→ DATASET EXCERPTS
▶
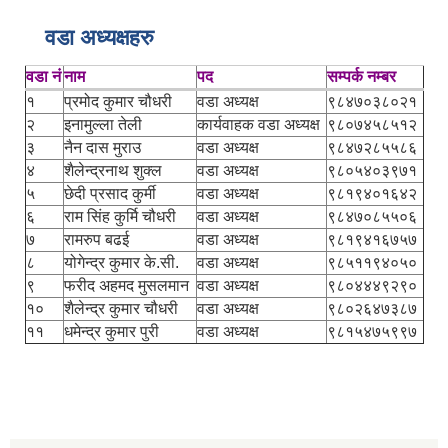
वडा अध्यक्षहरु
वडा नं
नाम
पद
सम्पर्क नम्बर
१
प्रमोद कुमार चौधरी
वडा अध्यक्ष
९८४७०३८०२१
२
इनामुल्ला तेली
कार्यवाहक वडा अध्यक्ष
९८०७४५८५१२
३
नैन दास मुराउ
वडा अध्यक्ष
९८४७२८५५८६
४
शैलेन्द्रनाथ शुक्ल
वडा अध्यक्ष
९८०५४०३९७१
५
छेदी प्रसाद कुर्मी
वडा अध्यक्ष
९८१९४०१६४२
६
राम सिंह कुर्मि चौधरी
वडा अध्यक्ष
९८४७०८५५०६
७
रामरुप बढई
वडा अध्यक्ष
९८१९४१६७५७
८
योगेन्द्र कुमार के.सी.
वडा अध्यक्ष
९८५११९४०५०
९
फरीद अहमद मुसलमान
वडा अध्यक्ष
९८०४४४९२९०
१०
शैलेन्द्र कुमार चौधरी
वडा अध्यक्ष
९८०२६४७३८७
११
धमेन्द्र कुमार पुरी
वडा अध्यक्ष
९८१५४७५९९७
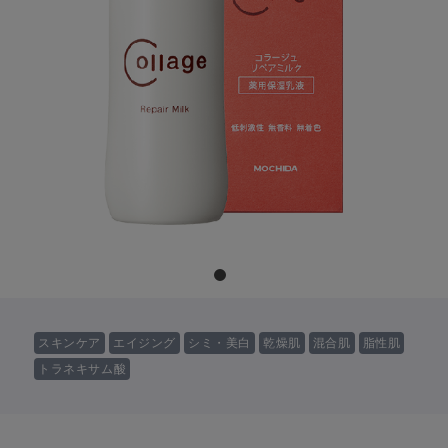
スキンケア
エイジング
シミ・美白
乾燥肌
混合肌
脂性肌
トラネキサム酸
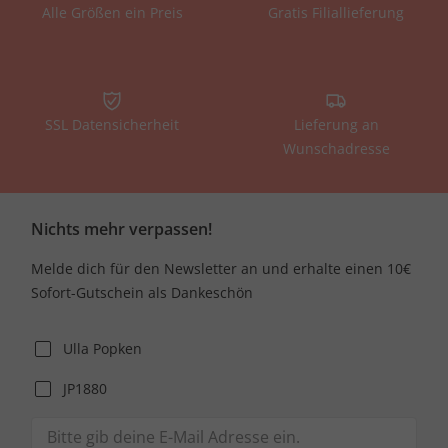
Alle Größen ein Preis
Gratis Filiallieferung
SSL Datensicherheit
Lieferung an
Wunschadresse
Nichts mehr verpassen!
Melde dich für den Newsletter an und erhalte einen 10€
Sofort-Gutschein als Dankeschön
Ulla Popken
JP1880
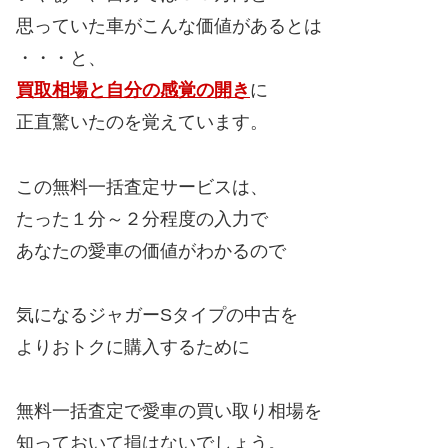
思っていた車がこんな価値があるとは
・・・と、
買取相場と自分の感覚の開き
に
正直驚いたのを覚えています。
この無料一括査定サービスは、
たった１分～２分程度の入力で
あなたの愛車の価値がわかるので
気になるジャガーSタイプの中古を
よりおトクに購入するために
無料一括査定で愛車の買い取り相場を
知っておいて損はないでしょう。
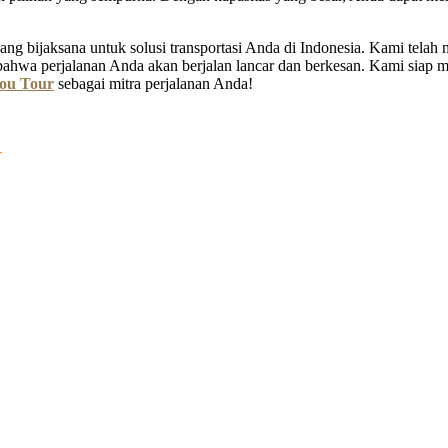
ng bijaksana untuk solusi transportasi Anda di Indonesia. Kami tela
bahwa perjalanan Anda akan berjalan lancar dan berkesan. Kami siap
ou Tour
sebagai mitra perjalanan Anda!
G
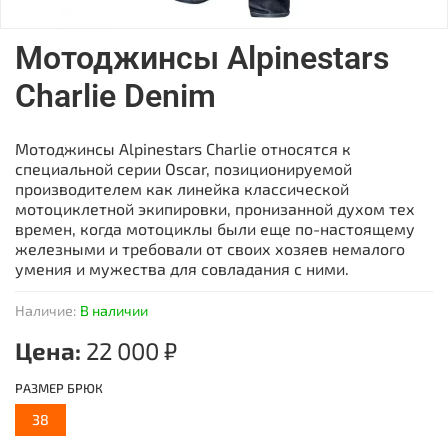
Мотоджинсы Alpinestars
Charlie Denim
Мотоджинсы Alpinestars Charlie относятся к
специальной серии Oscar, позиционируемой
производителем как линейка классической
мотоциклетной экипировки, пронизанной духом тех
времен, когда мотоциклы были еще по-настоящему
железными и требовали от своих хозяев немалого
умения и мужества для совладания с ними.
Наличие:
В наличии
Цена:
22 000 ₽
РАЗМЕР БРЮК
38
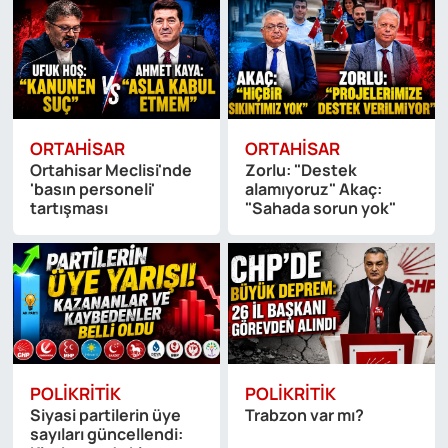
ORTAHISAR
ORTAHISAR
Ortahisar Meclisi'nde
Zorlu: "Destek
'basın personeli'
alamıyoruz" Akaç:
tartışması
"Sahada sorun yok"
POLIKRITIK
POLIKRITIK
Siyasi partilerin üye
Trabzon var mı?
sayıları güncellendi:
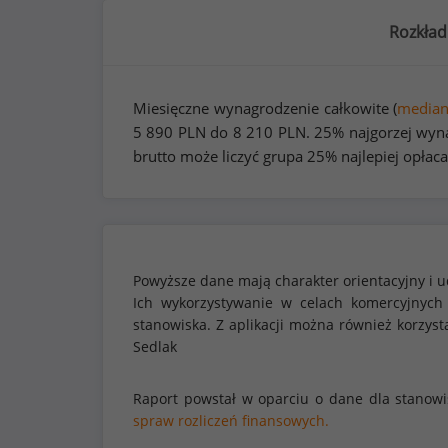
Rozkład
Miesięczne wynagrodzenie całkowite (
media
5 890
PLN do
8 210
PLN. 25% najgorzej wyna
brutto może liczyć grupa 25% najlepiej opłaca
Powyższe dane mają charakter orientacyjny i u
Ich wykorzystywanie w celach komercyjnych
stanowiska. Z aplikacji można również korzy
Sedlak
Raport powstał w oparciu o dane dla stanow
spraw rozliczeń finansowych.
◀
▶
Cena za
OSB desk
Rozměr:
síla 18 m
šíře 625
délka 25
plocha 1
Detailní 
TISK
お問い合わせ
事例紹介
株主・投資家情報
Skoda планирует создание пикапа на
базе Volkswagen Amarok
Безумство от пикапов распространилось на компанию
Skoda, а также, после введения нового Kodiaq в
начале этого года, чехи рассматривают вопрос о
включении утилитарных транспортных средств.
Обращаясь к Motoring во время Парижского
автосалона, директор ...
◀
▶
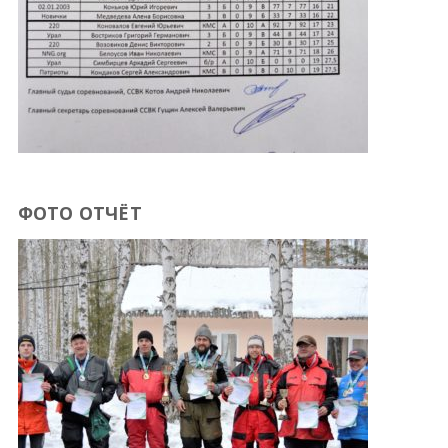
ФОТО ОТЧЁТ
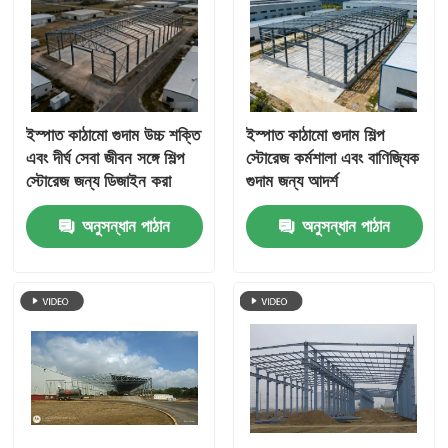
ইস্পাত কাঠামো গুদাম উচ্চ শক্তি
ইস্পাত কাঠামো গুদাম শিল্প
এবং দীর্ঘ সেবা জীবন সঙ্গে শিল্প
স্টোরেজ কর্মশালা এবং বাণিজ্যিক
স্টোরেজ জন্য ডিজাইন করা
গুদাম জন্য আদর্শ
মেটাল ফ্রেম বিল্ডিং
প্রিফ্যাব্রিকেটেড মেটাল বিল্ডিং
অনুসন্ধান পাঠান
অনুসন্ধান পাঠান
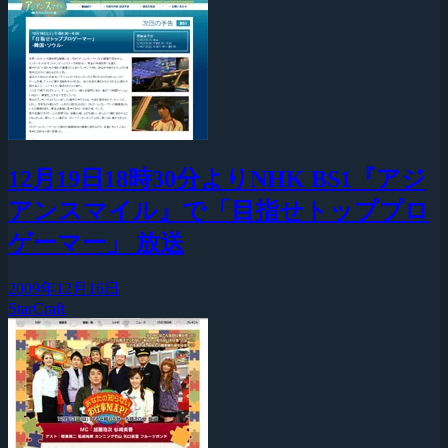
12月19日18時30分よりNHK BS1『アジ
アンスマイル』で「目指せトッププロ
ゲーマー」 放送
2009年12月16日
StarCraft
◀
→ ASSIGNMENT
If a picture sits between the line containing "धमेन्द्र कुमार पुरी" and the line containing "たった１分～２分程度の入力で", leave it out, and return the lines of that range above exactly, both ends included.

→ ANSWER SECTION
धमेन्द्र कुमार पुरी
वडा अध्यक्ष
९८१५४७५९९७
スキンケア
エイジング
シミ・美白
乾燥肌
混合肌
脂性肌
トラネキサム酸
Alle Größen ein Preis
Gratis Filiallieferung
SSL Datensicherheit
Lieferung an
Wunschadresse
Nichts mehr verpassen!
Melde dich für den Newsletter an und erhalte einen 10€
Sofort-Gutschein als Dankeschön
Ulla Popken
JP1880
思っていた車がこんな価値があるとは
・・・と、
買取相場と自分の感覚の開き
に
正直驚いたのを覚えています。
この無料一括査定サービスは、
たった１分～２分程度の入力で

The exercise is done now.